Now all this new, wonderful prospect is in view. What does it amount to? It says this: God came on the scene with the object of laying the foundation for, and building, His wonderful and glorious Church, for that was ever the movement of God. He came on the scene and He looked at the situation in order to find a foundation for that glorious Church "without spot or wrinkle or any such thing". And what did He find? He found all that state of things in those early chapters of the letter to the Romans. A deplorable description of things in this world. What a description it is, if you want you can go back to it and read it again - the tangle, the complication, the sin, the corruption, - oh, what evils are in those first chapters of Romans. That's what He found when He came to lay down a foundation for His glorious Church, as He said. He said: "I can't put a foundation on that; I can't found My Church on that.
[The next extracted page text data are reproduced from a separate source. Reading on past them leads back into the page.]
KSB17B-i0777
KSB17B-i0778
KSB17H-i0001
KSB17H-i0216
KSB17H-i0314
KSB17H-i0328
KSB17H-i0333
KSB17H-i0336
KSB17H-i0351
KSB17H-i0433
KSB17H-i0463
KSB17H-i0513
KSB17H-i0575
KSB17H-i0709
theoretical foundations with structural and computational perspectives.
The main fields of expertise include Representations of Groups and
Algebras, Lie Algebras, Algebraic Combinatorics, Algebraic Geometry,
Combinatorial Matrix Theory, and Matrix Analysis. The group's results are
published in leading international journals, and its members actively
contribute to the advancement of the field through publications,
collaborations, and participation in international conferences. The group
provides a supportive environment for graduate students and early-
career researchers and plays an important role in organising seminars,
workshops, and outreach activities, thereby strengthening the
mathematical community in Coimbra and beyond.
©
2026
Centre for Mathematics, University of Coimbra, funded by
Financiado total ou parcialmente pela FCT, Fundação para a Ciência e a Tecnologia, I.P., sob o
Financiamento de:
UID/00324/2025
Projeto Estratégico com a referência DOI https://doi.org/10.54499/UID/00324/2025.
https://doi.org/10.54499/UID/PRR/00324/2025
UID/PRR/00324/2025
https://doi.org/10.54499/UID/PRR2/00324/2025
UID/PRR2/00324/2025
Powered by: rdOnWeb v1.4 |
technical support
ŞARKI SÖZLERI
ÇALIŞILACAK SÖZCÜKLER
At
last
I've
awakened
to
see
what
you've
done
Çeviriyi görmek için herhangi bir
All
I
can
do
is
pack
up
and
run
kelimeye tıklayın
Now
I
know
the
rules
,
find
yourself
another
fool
I must clear this whole situation, burn it in fire and clear it all of this, this state of things" - and the Cross did it. So the Cross, like the mighty Brazen Altar, with the intense fires of judgment, dealt with that tangled, distorted state of things. And now God has put down His foundation - Christ crucified. And after that there's a new prospect for building the Church.
I've got to leave it there this afternoon. We'll take it up there perhaps later, but do you see? This is, this is the interpretation of the Cross. It's to get rid, to get rid of everything that makes it impossible for God to really get on with what He wants to do, what He has in mind. He has come with purpose, but finds things in the way, and He says: "That must be dealt with" and His means of dealing with it is the Cross; to clear the way for a new prospect. And that new prospect we shall have to look at again.
And I do want to finish even at this point on the positive note again. Oh, do believe it, when you hear this phrase, 'The Cross', guard your minds against that sudden uprising - "Oh, the Cross again, the Cross again, the Cross!" And that interpretation given to the Cross, "Oh, it's all death, it's all crucifixion, it's all negative!" Don't you have it! Don't you have it, that is satan's twist that is given to this most wonderful instrument of God for realising His glorious purposes. When you hear "The Cross", you say: "That means prospect then! That means something more, not less; that means a clearing of the way; that means that God's arm is going to be revealed!" The Lord help us!